● **Requirement**
Output the first line below and each one after it, exactly, up to and including the line holding "left knee: (1059, 984)". Pictures should not be copied.
[[ Records provided open ]]
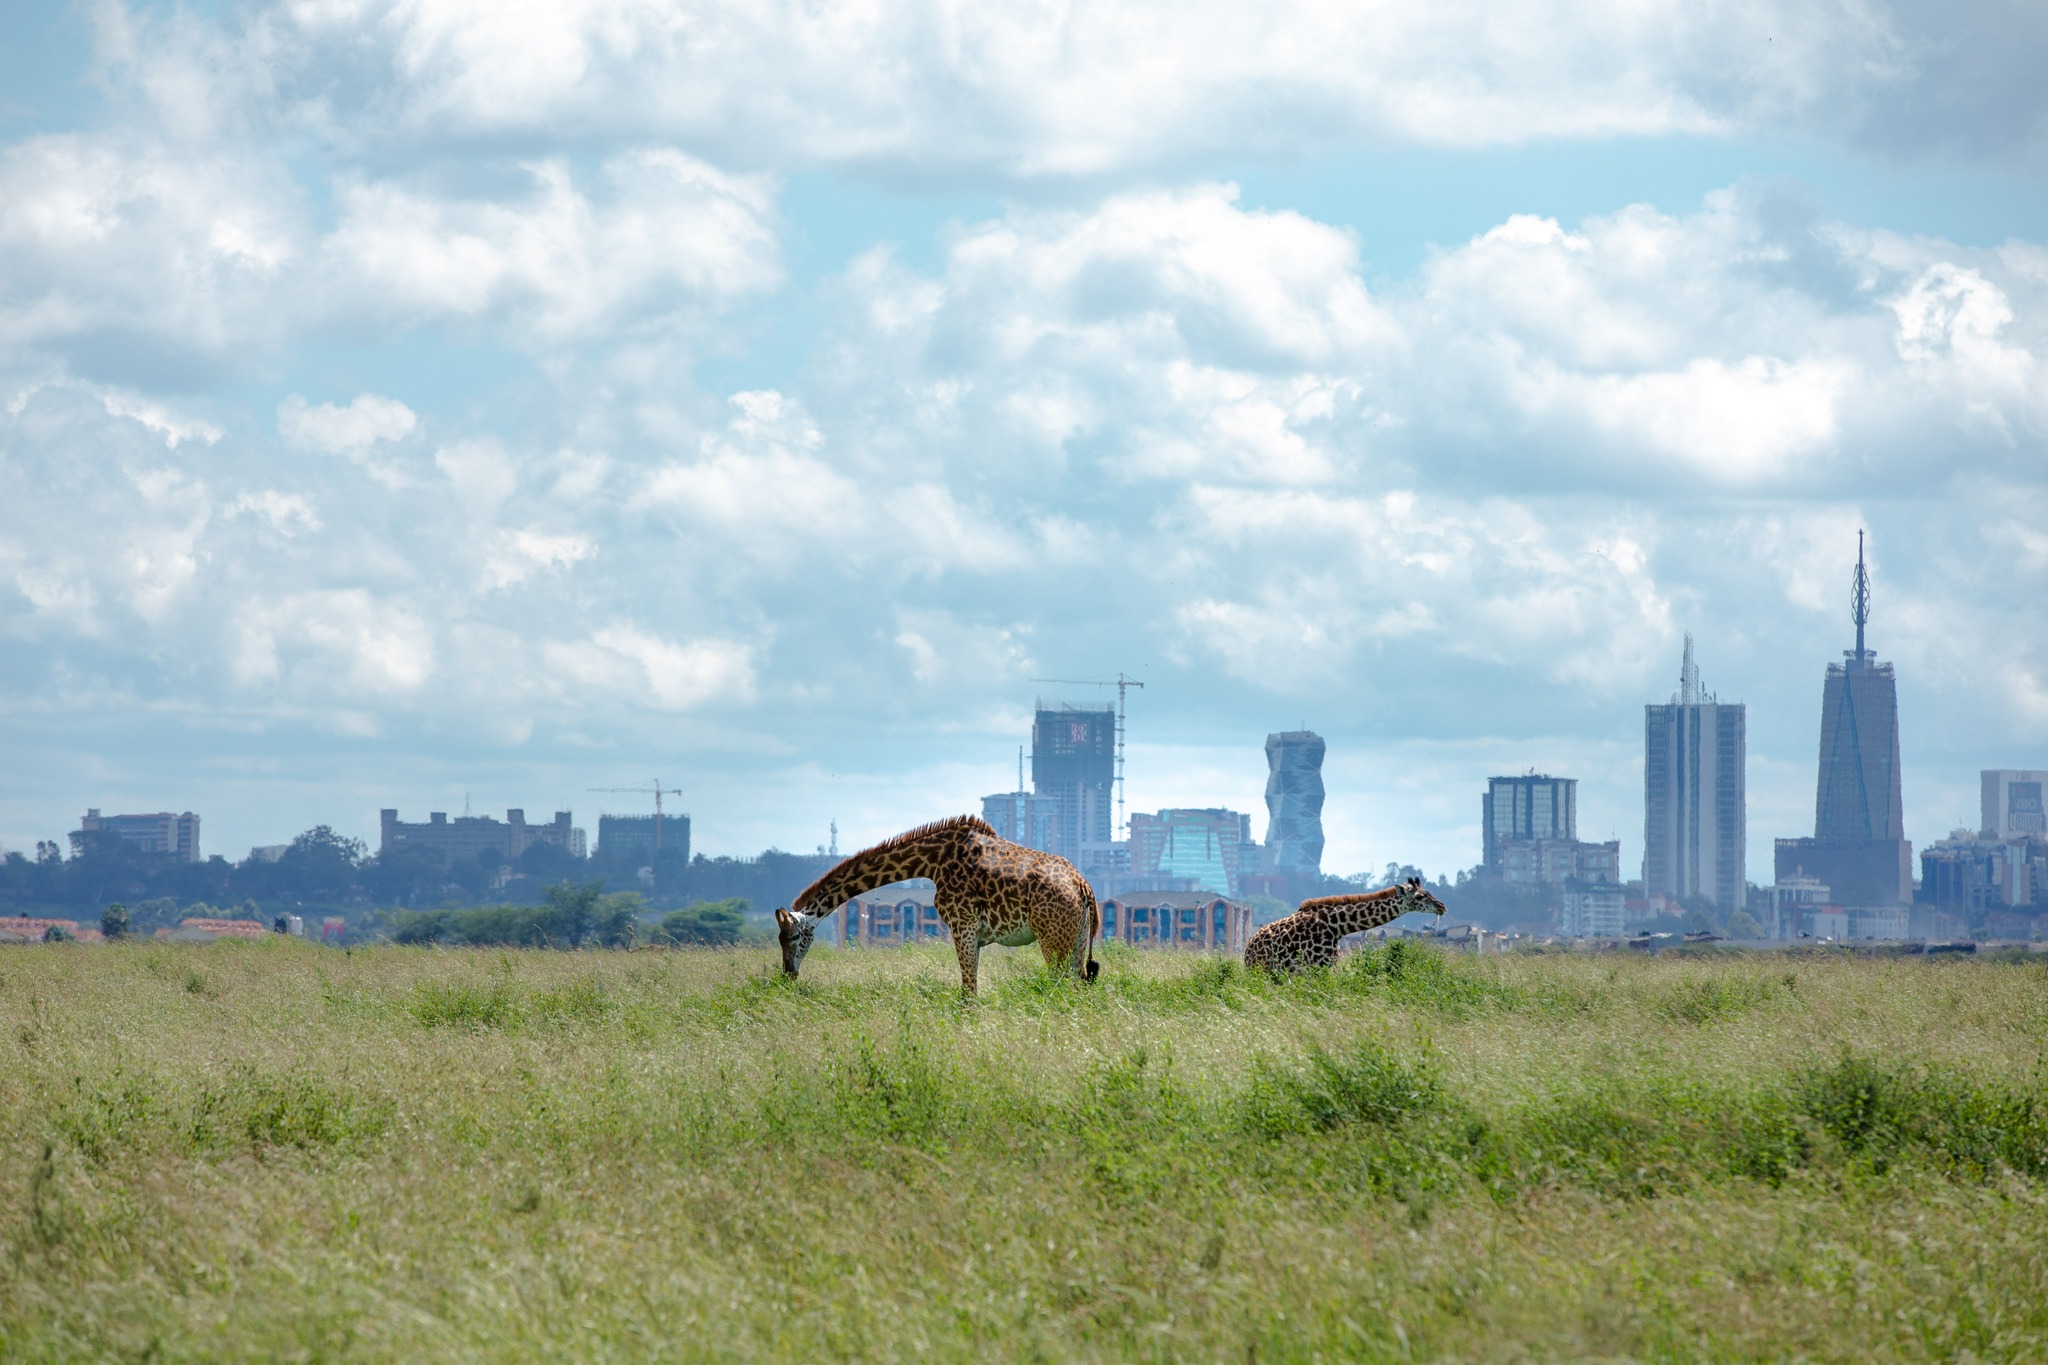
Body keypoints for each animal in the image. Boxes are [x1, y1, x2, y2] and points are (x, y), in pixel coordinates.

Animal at [770, 818, 1097, 998]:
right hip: (1077, 940)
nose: (788, 973)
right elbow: (970, 988)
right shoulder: (973, 935)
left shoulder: (963, 927)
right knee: (1077, 983)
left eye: (794, 937)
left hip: (1052, 940)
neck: (932, 861)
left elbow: (968, 992)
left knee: (1059, 984)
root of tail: (1084, 887)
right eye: (779, 939)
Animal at [1236, 879, 1449, 978]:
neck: (1336, 926)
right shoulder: (1313, 967)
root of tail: (1248, 946)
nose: (1442, 906)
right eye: (1420, 896)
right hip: (1260, 969)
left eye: (1429, 892)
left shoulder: (1326, 966)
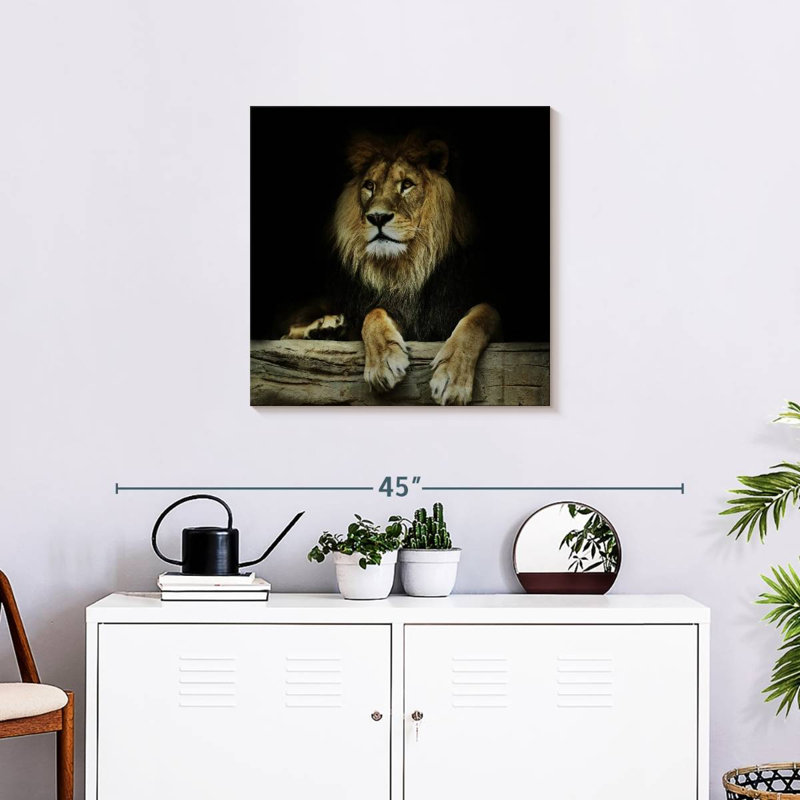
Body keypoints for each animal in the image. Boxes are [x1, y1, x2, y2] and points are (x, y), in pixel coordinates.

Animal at [284, 132, 500, 405]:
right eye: (369, 186)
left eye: (406, 184)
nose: (377, 217)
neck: (409, 267)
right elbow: (373, 313)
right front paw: (383, 363)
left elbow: (480, 317)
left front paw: (452, 378)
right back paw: (326, 327)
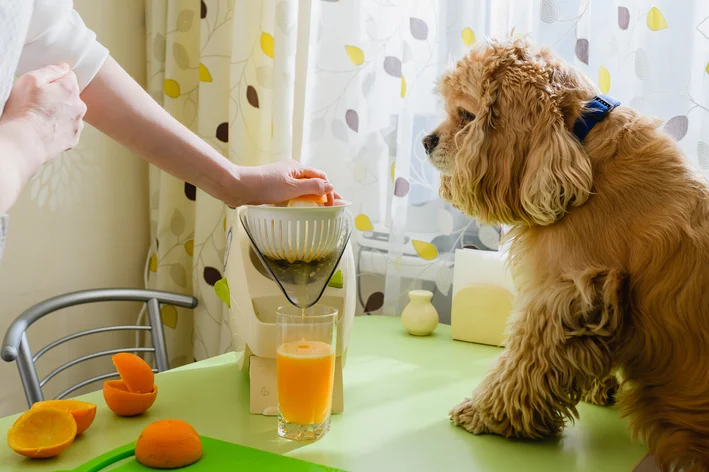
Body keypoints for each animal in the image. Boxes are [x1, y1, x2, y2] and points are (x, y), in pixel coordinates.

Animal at [424, 37, 708, 472]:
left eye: (466, 115)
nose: (426, 141)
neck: (581, 144)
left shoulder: (563, 292)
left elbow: (522, 363)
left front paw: (486, 413)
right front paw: (599, 389)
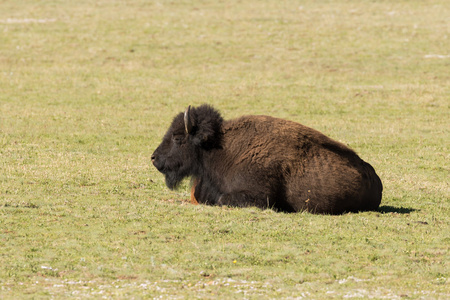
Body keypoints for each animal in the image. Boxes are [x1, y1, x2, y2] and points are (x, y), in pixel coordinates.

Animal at [152, 104, 384, 214]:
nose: (154, 158)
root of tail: (375, 178)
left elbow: (223, 199)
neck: (219, 147)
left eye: (177, 137)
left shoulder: (257, 195)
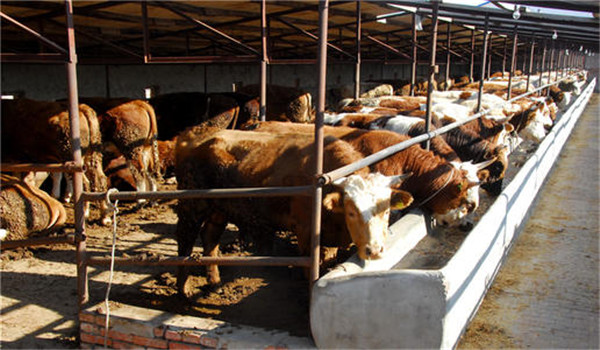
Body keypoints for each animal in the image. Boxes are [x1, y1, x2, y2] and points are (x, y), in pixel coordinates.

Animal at [173, 126, 412, 296]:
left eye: (386, 211)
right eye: (351, 211)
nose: (375, 250)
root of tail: (191, 138)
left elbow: (328, 260)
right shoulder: (305, 231)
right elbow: (311, 267)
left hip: (219, 209)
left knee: (210, 238)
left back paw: (214, 282)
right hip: (192, 206)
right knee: (185, 239)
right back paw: (184, 289)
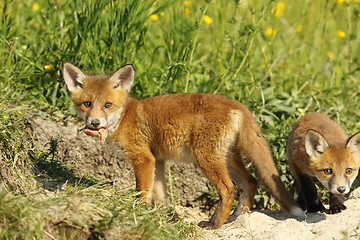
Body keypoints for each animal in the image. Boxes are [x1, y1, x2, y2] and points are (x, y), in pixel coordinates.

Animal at [62, 62, 304, 229]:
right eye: (87, 104)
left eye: (107, 105)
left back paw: (214, 224)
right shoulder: (158, 160)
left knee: (230, 189)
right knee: (251, 183)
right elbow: (160, 196)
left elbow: (142, 192)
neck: (124, 118)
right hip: (227, 158)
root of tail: (237, 105)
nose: (94, 123)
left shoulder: (143, 158)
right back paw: (235, 219)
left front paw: (136, 214)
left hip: (206, 158)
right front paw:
[[ Records provided closed ]]
● **Answer area**
Body keypoints for each animal in the image. Boxes are [x1, y1, x2, y2] and points are (x, y), in pixel coordinates.

Animal at [770, 818, 1097, 998]:
right hip: (1077, 940)
nose: (788, 973)
right elbow: (970, 988)
right shoulder: (973, 935)
left shoulder: (963, 927)
right knee: (1077, 983)
left eye: (794, 937)
left hip: (1052, 940)
neck: (932, 861)
left elbow: (968, 992)
left knee: (1059, 984)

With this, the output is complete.